◆ INSTRUCTIONS FOR THE TASK:
Look through the entries below. Report each line that has the word "suele" in it.
+---+
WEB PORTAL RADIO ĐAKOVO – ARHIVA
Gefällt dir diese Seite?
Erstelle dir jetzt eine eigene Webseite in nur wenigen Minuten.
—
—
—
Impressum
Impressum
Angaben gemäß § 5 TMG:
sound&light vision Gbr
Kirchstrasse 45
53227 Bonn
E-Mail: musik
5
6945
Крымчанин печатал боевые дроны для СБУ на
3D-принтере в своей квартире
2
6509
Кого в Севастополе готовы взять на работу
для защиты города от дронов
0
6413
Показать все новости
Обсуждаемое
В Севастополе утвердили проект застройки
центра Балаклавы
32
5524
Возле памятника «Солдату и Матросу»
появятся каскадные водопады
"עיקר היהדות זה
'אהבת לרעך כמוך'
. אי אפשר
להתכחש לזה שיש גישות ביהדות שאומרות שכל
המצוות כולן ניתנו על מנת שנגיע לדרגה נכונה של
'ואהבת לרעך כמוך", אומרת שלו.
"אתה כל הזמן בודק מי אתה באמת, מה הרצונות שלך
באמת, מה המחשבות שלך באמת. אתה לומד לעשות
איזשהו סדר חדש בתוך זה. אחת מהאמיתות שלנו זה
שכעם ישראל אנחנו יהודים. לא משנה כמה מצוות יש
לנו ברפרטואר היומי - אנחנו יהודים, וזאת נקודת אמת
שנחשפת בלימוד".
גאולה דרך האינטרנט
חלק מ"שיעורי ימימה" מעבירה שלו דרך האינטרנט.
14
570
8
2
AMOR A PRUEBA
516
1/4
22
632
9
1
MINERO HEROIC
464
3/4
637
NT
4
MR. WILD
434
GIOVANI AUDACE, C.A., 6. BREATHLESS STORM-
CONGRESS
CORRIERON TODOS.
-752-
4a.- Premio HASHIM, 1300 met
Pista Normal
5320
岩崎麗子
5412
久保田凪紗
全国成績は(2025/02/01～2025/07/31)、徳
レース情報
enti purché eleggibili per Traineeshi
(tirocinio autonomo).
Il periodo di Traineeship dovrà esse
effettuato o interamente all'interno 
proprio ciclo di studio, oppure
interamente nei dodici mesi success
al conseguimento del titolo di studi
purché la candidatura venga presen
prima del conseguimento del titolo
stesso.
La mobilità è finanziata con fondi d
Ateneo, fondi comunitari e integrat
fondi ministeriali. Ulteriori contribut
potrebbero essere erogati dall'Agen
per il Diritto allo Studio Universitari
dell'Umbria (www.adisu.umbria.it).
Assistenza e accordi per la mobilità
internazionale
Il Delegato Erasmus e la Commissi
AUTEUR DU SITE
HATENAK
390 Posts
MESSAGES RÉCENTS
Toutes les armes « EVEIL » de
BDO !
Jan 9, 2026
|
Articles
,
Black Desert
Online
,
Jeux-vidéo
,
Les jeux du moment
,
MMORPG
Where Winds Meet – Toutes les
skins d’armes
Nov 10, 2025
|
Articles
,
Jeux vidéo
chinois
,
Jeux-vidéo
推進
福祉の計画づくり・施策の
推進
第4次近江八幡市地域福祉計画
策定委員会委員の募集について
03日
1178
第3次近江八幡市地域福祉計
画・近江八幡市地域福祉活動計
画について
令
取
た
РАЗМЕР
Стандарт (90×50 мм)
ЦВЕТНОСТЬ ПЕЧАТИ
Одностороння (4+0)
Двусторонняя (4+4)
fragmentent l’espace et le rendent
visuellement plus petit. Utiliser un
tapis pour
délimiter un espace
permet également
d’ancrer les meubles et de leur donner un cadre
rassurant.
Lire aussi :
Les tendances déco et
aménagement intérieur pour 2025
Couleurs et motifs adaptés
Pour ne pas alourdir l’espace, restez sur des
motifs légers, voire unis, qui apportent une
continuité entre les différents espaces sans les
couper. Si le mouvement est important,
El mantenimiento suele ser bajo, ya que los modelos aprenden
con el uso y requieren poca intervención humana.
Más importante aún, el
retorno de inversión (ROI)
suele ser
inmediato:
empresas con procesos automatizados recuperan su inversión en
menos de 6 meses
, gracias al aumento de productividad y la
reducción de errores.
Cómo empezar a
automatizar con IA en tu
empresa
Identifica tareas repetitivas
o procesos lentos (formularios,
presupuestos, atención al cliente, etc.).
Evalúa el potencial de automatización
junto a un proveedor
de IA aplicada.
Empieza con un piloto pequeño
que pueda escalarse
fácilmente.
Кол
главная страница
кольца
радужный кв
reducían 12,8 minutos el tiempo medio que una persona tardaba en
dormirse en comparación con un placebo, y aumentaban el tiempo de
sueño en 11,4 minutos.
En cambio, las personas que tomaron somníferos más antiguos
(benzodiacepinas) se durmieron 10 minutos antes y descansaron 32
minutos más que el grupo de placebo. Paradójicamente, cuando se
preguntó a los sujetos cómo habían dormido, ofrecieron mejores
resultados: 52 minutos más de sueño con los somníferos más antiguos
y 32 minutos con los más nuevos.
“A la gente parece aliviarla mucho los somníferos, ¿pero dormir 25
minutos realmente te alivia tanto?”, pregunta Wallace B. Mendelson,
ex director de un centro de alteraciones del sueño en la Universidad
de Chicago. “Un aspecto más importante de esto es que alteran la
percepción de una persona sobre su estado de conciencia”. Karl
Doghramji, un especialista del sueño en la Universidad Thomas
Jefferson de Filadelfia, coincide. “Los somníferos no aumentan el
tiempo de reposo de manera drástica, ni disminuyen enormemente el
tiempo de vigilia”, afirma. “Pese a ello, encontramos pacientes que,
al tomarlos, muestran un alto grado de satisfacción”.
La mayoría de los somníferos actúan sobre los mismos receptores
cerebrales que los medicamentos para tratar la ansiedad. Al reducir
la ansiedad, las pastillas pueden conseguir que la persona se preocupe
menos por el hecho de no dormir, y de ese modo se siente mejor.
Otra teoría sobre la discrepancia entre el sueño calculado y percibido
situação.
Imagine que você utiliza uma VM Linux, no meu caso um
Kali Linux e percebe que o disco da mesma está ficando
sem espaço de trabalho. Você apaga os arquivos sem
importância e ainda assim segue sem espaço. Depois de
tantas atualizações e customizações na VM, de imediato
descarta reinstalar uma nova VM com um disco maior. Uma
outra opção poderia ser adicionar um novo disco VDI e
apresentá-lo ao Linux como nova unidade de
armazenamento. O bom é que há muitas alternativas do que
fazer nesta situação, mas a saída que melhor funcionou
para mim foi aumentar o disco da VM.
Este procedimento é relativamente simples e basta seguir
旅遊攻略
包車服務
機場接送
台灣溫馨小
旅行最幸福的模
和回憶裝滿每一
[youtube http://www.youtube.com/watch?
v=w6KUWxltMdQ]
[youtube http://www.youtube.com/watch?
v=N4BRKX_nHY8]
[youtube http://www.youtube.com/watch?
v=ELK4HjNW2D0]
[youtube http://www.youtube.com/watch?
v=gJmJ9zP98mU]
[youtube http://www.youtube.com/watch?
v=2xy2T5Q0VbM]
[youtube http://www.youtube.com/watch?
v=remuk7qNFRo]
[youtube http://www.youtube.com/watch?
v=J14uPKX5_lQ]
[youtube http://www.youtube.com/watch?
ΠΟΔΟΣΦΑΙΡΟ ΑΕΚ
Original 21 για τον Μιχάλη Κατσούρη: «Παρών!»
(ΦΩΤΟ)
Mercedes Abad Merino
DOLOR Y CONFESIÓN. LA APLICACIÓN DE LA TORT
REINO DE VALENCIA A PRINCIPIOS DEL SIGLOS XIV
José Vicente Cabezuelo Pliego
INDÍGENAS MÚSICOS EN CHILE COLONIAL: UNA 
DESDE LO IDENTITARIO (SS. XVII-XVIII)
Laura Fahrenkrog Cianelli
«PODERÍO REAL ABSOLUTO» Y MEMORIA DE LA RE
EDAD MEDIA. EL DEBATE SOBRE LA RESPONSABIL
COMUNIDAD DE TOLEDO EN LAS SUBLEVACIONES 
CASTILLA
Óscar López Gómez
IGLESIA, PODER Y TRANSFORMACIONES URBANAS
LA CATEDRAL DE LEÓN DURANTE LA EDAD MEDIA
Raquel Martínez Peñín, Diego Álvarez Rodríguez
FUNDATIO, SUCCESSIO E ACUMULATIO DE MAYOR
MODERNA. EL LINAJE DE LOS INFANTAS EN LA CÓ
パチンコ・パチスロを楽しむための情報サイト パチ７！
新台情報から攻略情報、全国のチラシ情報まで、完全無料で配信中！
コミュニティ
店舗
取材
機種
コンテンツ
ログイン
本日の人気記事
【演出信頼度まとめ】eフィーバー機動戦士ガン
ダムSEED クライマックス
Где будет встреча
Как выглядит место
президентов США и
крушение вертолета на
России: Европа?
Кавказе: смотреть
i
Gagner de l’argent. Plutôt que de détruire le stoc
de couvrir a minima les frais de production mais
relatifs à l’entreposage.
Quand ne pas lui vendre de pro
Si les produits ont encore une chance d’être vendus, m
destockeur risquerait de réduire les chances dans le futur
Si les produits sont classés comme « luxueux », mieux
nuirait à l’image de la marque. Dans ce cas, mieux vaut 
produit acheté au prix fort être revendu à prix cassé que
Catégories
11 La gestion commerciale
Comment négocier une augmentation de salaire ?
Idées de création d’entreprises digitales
+---+
◆ WORKED SOLUTION:
El mantenimiento suele ser bajo, ya que los modelos aprenden
suele ser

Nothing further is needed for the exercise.